Si on prend un peu de recul sur notre époque, quelque chose frappe : nous n’avons jamais eu autant de moyens de gagner du temps et pourtant, nous avons le sentiment de n’en avoir jamais eu aussi peu. En quelques générations, la plupart de nos gestes quotidiens ont été accélérés ou délégués : transports plus rapides, appareils ménagers, services en ligne, accès immédiat à l’information… Tout semble conçu pour nous faire aller plus vite, pour « optimiser » nos journées.

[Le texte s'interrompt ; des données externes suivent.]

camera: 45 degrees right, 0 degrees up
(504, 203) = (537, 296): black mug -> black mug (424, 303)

Mais dans la vie de beaucoup de personnes, c’est l’inverse qui se joue : journées saturées, impression de courir en permanence, difficulté à se poser, jusqu’à ressentir que quelque chose de sa vie nous échappe, pendant qu’on se débat dans mille occupations pour rester à flot. Ce n’est pas seulement un manque d’organisation personnelle : c’est un certain rapport au temps, très marqué par notre contexte social et culturel et par des injonctions à être, faire, désirer toujours plus.

Dans ce paysage-là, prendre une heure par semaine pour parler de soi peut paraître presque superflu. On pourrait se dire : « Je n’ai pas le temps pour ça », « Ce n’est pas prioritaire ». Pourtant, c’est justement parce que tout va très vite à l’extérieur que ce geste devient précieux : créer un endroit où l’on ne vous demande pas d’aller plus vite, mais au contraire de prendre le temps d’en parler.

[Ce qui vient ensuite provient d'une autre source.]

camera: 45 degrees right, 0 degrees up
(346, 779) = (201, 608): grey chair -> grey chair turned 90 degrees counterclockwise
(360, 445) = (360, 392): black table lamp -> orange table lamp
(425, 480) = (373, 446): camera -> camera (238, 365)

La psychothérapie analytique, s’inscrit dans ce contre-mouvement. Elle propose un rendez-vous où nous repartons de ce que vous vivez au jour le jour : les scènes qui se répètent, les mots qui blessent, les silences qui s’installent, les loyautés et les contradictions qui vous tirent dans des directions opposées. Tout cela peut être élaboré sans urgence d’une séance à l’autre. Ce n’est pas une « pause » décorative dans la semaine.

Au fil du travail, il ne s’agit pas seulement d’aller mieux en atténuant les symptômes, mais de travailler la manière dont vous vivez avec votre histoire et avec ce qui se présente aujourd’hui : la façon dont vous vous parlez intérieurement, dont vous vivez vos relations, la place que vous prenez auprès des autres, et la manière dont vous pensez vos choix. Ce type de transformation ne se fait pas en accéléré. Il demande de la régularité, un cadre stable, et ce temps-là, précisément, que notre époque a tendance à grignoter de partout.

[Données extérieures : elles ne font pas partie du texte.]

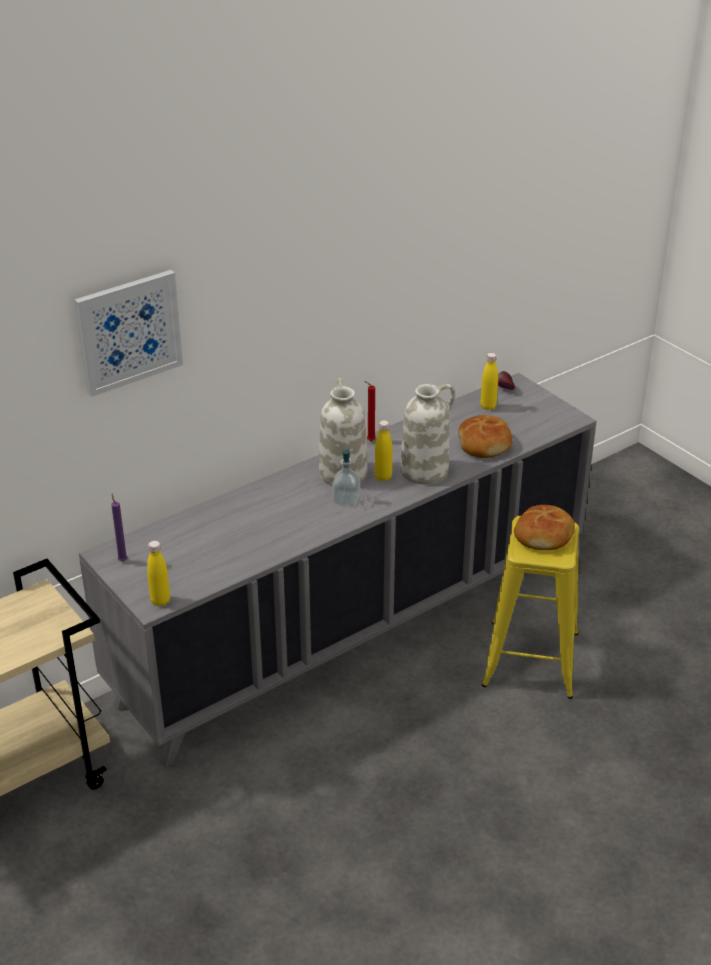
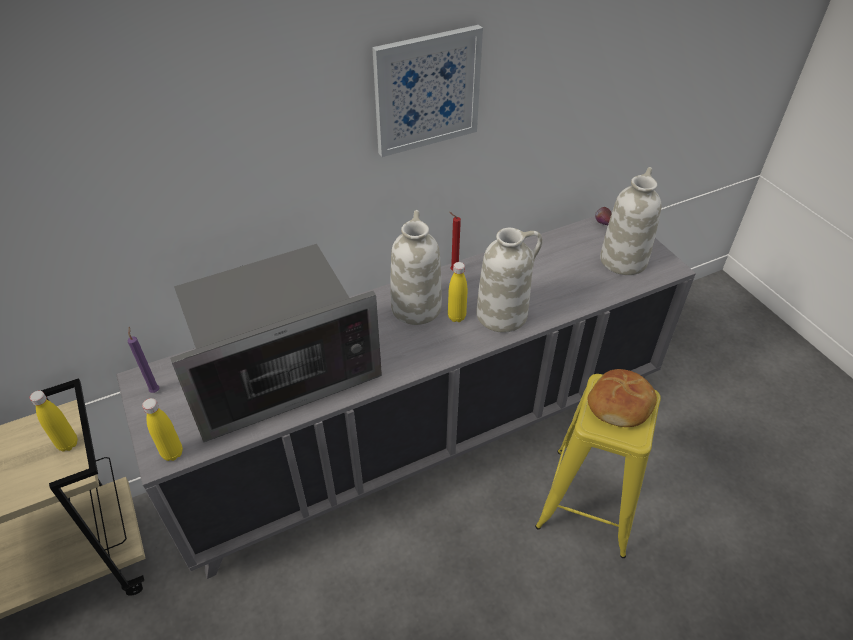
camera: 10 degrees right, 10 degrees up
(128, 331) = (139, 143): picture -> picture (426, 90)
(235, 536) = (281, 374): none -> microwave
(346, 499) = (411, 341): soap dispenser -> none
(484, 444) = (572, 288): bread -> none
(488, 406) = (583, 243): yellow bottle -> yellow bottle (68, 444)
(528, 416) = (623, 259): none -> white vase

Prendre le temps de parler, ce n’est pas seulement raconter sa vie, c’est transformer une expérience brute en une expérience pensable, représentable. Tant que les choses restent à l’intérieur, elles se mélangent : émotions, souvenirs, peurs, fantasmes, angoisses. Le fait de parler, dans un cadre où quelqu’un écoute vraiment, oblige à choisir des mots, à mettre de l’ordre, à tenter de donner une forme. Et c’est précisément ce travail qui fait la différence : ce qui était confus devient un peu plus différencié, un peu moins écrasant.

Puis en parlant, on ne s’adresse pas seulement à l’autre, on s’entend soi-même autrement. La parole crée une distance entre soi et ce qu’on vit : on n’est plus seulement pris dedans, on peut commencer à regarder, à interroger, à déplacer.

Dans cet espace thérapeutique que je propose, prendre le temps d’en parler n’est pas un slogan : c’est le point de départ. Je n’ai rien inventé c’est au cœur de la psychanalyse depuis ses débuts. Ici le temps ne sert pas à aller plus vite, mais à habiter autrement ce que vous vivez, à reprendre votre place dans votre propre histoire. C’est là, à mes yeux, que se joue une part essentielle du travail thérapeutique.